The city centre of Prague is extremely touristy, so there are plenty of shops selling hats, bags, bohemian crystal, glass art, jewelery and so on. Not bad, but, it can get a bit tedious. If not, then there are department stores, with most big name international labels here in the city. I love going supermarket shopping, because of the sheer variety available under one roof, so we ended up at Billa. Supermarkets here sell plenty of alcohol, but no stationery. We needed sticky tape and ended up needing a department store for such a mundane item. Absinthe seems to be big here as well, with whole shops devoted to selling the stuff. 

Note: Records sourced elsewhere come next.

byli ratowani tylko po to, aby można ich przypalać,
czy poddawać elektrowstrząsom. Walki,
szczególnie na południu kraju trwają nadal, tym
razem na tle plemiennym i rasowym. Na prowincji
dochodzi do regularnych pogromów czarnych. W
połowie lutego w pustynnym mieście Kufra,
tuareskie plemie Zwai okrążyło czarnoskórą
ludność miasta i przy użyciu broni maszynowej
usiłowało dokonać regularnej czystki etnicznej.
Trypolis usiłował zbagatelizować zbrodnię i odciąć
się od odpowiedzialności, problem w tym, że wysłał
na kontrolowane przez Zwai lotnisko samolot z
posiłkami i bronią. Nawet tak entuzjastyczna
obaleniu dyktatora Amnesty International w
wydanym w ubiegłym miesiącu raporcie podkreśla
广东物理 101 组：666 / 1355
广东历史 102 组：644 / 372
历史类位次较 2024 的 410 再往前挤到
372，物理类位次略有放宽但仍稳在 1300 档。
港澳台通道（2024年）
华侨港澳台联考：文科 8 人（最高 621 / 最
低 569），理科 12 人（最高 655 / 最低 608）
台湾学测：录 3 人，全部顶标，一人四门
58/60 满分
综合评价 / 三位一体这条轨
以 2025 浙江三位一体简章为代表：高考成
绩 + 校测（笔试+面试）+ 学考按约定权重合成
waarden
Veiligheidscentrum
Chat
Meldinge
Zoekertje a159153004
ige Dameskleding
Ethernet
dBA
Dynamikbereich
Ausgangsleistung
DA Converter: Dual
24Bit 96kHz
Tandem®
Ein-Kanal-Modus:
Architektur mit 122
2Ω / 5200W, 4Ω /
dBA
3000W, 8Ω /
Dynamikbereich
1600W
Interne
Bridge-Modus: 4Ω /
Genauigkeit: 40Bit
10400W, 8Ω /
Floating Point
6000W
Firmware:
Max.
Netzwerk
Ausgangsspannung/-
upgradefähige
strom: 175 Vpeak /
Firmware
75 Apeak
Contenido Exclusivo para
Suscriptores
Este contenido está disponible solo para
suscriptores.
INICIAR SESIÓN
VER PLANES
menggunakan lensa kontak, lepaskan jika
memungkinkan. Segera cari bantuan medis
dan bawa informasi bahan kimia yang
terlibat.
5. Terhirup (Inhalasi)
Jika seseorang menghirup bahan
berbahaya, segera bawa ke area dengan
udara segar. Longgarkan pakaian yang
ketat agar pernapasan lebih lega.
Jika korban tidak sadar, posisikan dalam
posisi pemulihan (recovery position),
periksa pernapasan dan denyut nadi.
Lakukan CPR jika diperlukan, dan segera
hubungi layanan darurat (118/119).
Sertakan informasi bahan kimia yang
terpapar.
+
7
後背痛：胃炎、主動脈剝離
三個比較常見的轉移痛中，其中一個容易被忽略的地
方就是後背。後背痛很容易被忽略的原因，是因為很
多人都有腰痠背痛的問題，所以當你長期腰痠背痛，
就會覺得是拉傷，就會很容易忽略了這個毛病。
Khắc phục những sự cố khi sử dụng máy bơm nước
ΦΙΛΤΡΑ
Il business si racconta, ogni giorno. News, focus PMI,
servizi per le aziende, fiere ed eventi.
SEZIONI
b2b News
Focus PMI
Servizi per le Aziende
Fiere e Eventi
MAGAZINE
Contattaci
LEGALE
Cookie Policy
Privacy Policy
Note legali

Directory in the department store. You need to know that the ground floor is really floor 0 and that below 0, is -1.

Nice way of saying "please don't smoke" in a coffee shop.

More to come later!

Saturday, January 2, 2010


This post is going to be picture-free, because I'm not actually in Berlin right now. 

Berlin was yesterday. Catching the train from Heidelberg to Berlin was a little more painful than it should have been. In order to get from Heidelberg to Berlin, I needed to change at Mannheim, which would then take me straight to Berlin at a speed of 200 km/h on an ICE train. Lovely, in theory. Bad weather meant that my second train was stopped indefinitely at Frankfurt, which is not near Berlin. Another hour later and another train, I was finally on my way to Berlin. 

In short, Deutsche Bahn are great, but no-one, not even Germans, can overcome nature. 

Short stay in Berlin with Liam and Julia, where we joined them in having a traditional German dinner. We managed to do a little bit of sight-seeing, including Checkpoint Charlie, some part of the Wall and Brandenburger Tor. I also managed to work out the Berlin rail system, which uses a combination of S-Bahn and U-Bahn trains to move everyone around the city. And the snow! There is more than enough snow to make a snowman. I like the stuff...

While the trains in Berlin are quite efficient, they are also prone to CityRail-like impersonations, with delays and inconsistent arrival times. Again, German rail is good, but it's not completely foolproof. 

More about Berlin later. Prague for now.